I've also been playing One Chance, which the creator describes as follows:
One Chance is a game about choices and dealing with them.
Scientist John Pilgrim and his team have accidently created a pathogen that is killing all living cells on Earth.
In the last 6 remaining in-game days on Earth, the player must make choices about how to spend his last moments. Will he spend time with his family, work on a cure or go nuts?
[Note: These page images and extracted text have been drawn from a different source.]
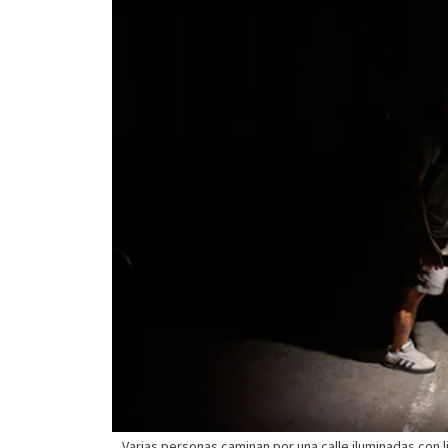
Varias personas caminan por una calle iluminadas con l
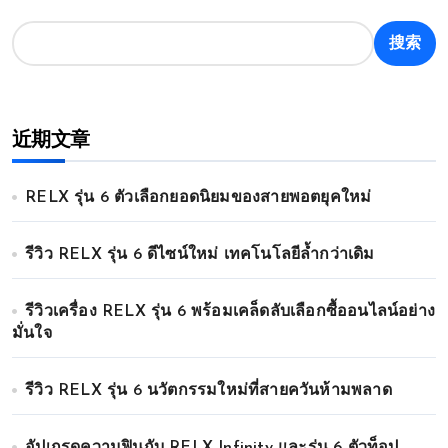
搜索
近期文章
RELX รุ่น 6 ตัวเลือกยอดนิยมของสายพอตยุคใหม่
รีวิว RELX รุ่น 6 ดีไซน์ใหม่ เทคโนโลยีล้ำกว่าเดิม
รีวิวเครื่อง RELX รุ่น 6 พร้อมเคล็ดลับเลือกซื้ออนไลน์อย่าง
มั่นใจ
รีวิว RELX รุ่น 6 นวัตกรรมใหม่ที่สายควันห้ามพลาด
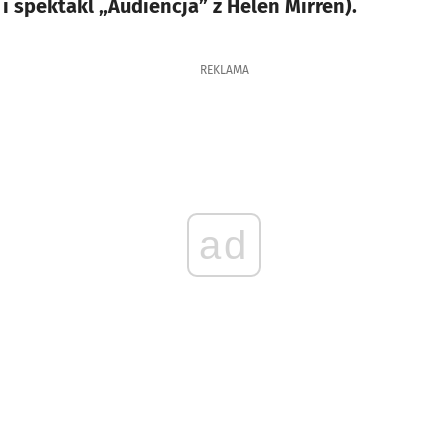
i spektakl „Audiencja” z Helen Mirren).
REKLAMA
ad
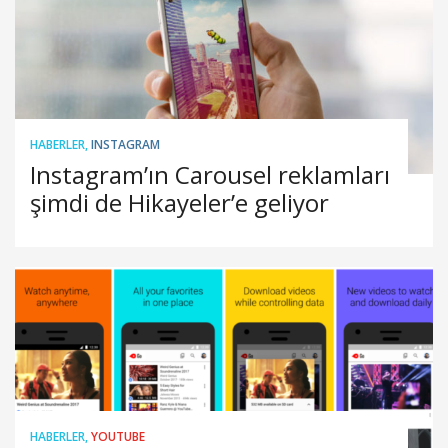
HABERLER
,
INSTAGRAM
Instagram’ın Carousel reklamları
şimdi de Hikayeler’e geliyor
HABERLER
,
YOUTUBE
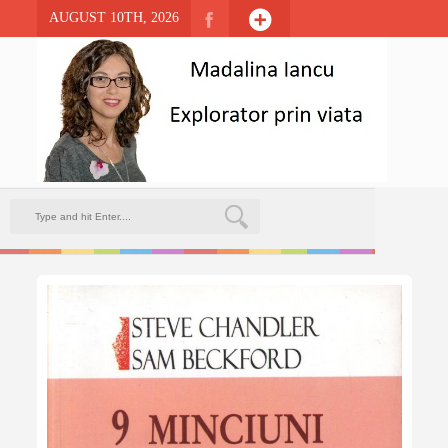
AUGUST 10TH, 2026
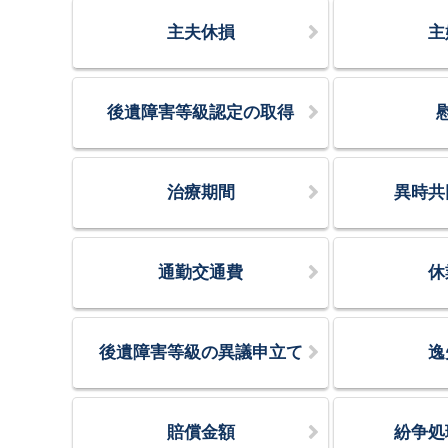
主夫休損
主
後遺障害等級認定の取得
治療期間
異時共
通勤交通費
休
後遺障害等級の異議申立て
逸
賠償金額
紛争処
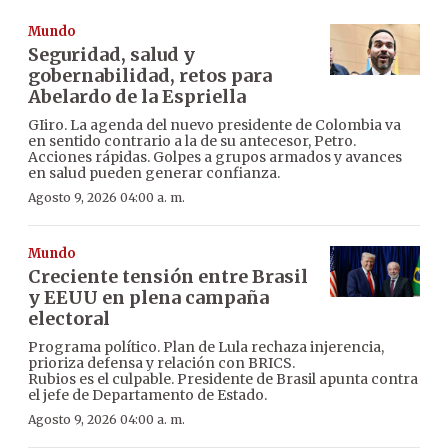
Mundo
Seguridad, salud y
gobernabilidad, retos para
Abelardo de la Espriella
GIiro. La agenda del nuevo presidente de Colombia va
en sentido contrario a la de su antecesor, Petro.
Acciones rápidas. Golpes a grupos armados y avances
en salud pueden generar confianza.
Agosto 9, 2026 04:00 a. m.
Mundo
Creciente tensión entre Brasil
y EEUU en plena campaña
electoral
Programa político. Plan de Lula rechaza injerencia,
prioriza defensa y relación con BRICS.
Rubios es el culpable. Presidente de Brasil apunta contra
el jefe de Departamento de Estado.
Agosto 9, 2026 04:00 a. m.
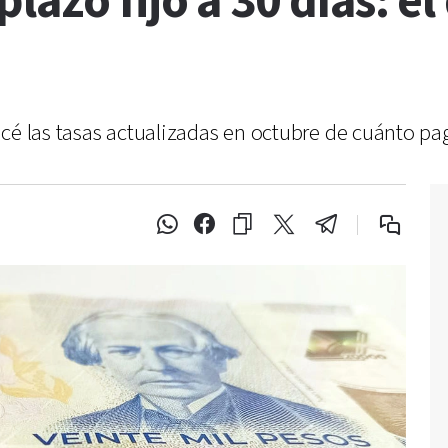
azo fijo a 30 días: el
cé las tasas actualizadas en octubre de cuánto paga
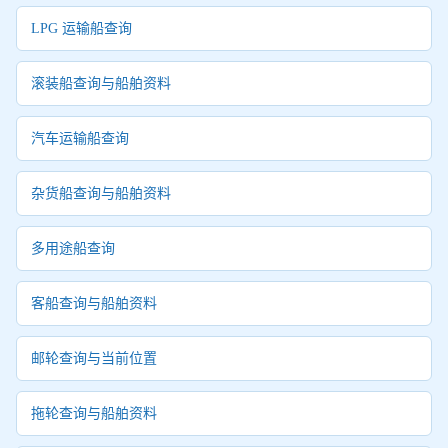
LPG 运输船查询
滚装船查询与船舶资料
汽车运输船查询
杂货船查询与船舶资料
多用途船查询
客船查询与船舶资料
邮轮查询与当前位置
拖轮查询与船舶资料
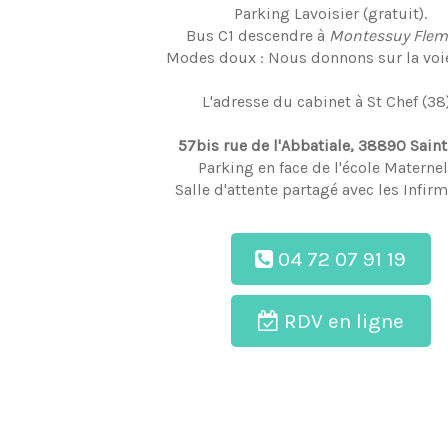
Parking Lavoisier (gratuit).
Bus C1 descendre à
Montessuy Flem
Modes doux : Nous donnons sur la voie
L'adresse du cabinet à St Chef (38)
57bis rue de l'Abbatiale, 38890 Saint
Parking en face de l'école Maternel
Salle d'attente partagé avec les Infirm
04 72 07 91 19
RDV en ligne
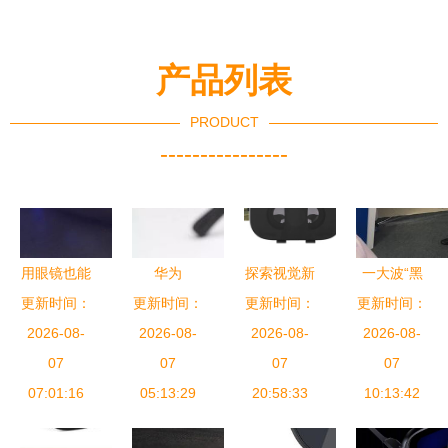
体验
穿戴新突破
产品列表
PRODUCT
----------------
用眼镜也能
华为
探索视觉新
一大波“黑
听音乐，雷
更新时间：
更新时间：
Eyewear智
更新时间：
纪元 智能
更新时间：
科技”亮
蛇天隼智能
2026-08-
能眼镜体验
2026-08-
眼镜—再酷
2026-08-
相“5·18展
2026-08-
眼镜开箱体
07
时尚大于科
07
VR眼镜打
07
洽会”，常
07
07:01:16
验
技的先锋之
05:13:29
造专属3D
20:58:33
州智造了解
10:13:42
作
影院
一下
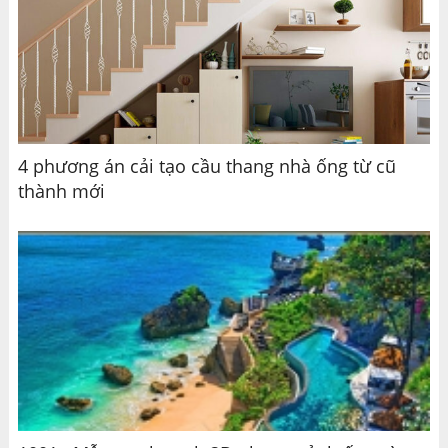
4 phương án cải tạo cầu thang nhà ống từ cũ
thành mới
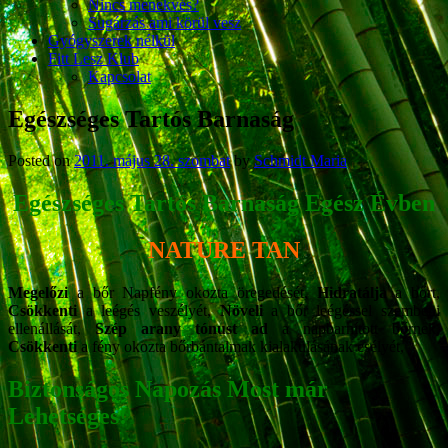
Nincs menekvés?
Sugárzás ami körül vesz
Gyógyszerek nélkül
Fitt Lesz Klub
Kapcsolat
Egészséges Tartós Barnaság
Posted on
2011. május 28. szombat
by
Schmidt Maria
Egészséges Tartós Barnaság Egész Évben
NATURE TAN
Megelőzi
a bőr Napfény okozta öregedését,
Hidratálja
a bőrt,
Csökkenti
a leégés veszélyét,
Növeli
a bőr leégéssel szembeni
ellenállását,
Szép arany tónust ad
a napbarnított bőrnek,
Csökkenti
a fény okozta bőrbántalmak kialakulásának esélyét,
Biztonságos Napozás Most már
Lehetséges!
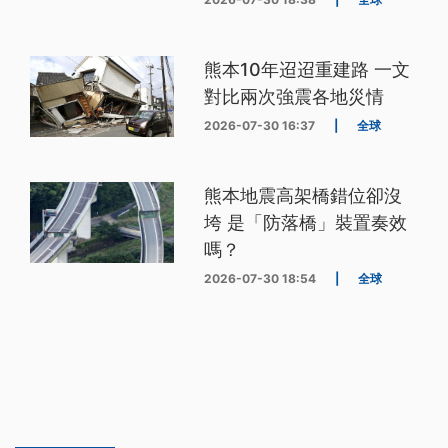
熊本10年迢迢重建路 一文
對比兩次強震各地災情
2026-07-30 16:37
|
全球
熊本地震高架橋錯位卻沒
垮 是「防落橋」裝置奏效
嗎？
2026-07-30 18:54
|
全球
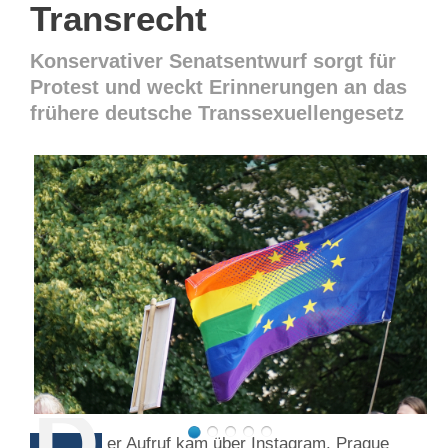
Transrecht
Konservativer Senatsentwurf sorgt für
Protest und weckt Erinnerungen an das
frühere deutsche Transsexuellengesetz
D
er Aufruf kam über Instagram. Prague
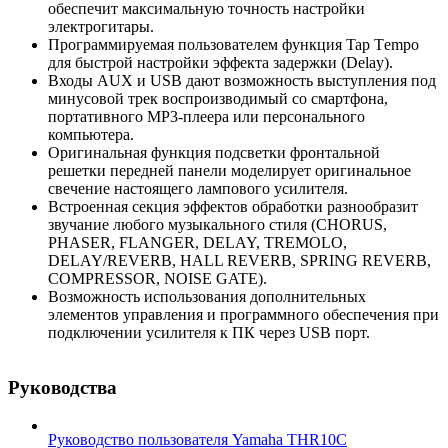
обеспечит максимальную точность настройки
электрогитары.
Программируемая пользователем функция Tap Тempo
для быстрой настройки эффекта задержки (Delay).
Входы AUX и USB дают возможность выступления под
минусовой трек воспроизводимый со смартфона,
портативного МР3-плеера или персонального
компьютера.
Оригинальная функция подсветки фронтальной
решетки передней панели моделирует оригинальное
свечение настоящего лампового усилителя.
Встроенная секция эффектов обработки разнообразит
звучание любого музыкального стиля (CHORUS,
PHASER, FLANGER, DELAY, TREMOLO,
DELAY/REVERB, HALL REVERB, SPRING REVERB,
COMPRESSOR, NOISE GATE).
Возможность использования дополнительных
элементов управления и программного обеспечения при
подключении усилителя к ПК через USB порт.
Руководства
Руководство пользователя Yamaha THR10C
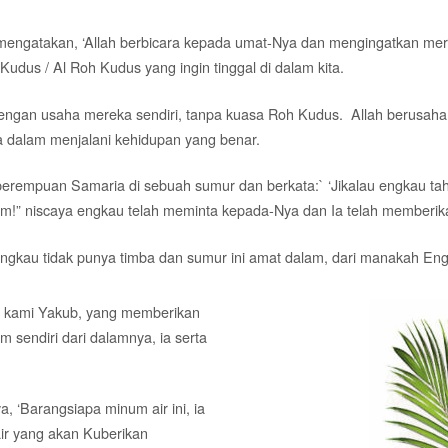
mengatakan, ‘Allah berbicara kepada umat-Nya dan mengingatkan mere
udus / Al Roh Kudus yang ingin tinggal di dalam kita.
engan usaha mereka sendiri, tanpa kuasa Roh Kudus. Allah berusa
dalam menjalani kehidupan yang benar.
erempuan Samaria di sebuah sumur dan berkata:` ‘Jikalau engkau tah
m!” niscaya engkau telah meminta kepada-Nya dan Ia telah memberika
ngkau tidak punya timba dan sumur ini amat dalam, dari manakah Eng
a kami Yakub, yang memberikan
 sendiri dari dalamnya, ia serta
, ‘Barangsiapa minum air ini, ia
air yang akan Kuberikan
As I see it, it is in essence a game about consequences. There is an auto-save feature that uses Flash Player's automatic storage feature to make choices permanent. The player is doomed to failure, because of the nature of the choices ahead of him: save humanity from certain death, show your family that you love them, escape the horrifying trouble facing you. Any of those are acceptable courses, but in all of them you lose. Not necessarily everything, but you lose at least one important thing no matter what you choose. Save humanity, lose your family. Show your family how important they are, only to allow them to die in the end. The game is highly fatalistic, to say the least.
But at the same time... it rings true.
"You have one chance."
I stand at the edge of the greatest moment of my life. I have one chance.
I'm taking the only path that wins.
I am choosing to be with Melody forever. That is my chance. That is my victory, and my chosen fate.
It is nearly time for forever to begin.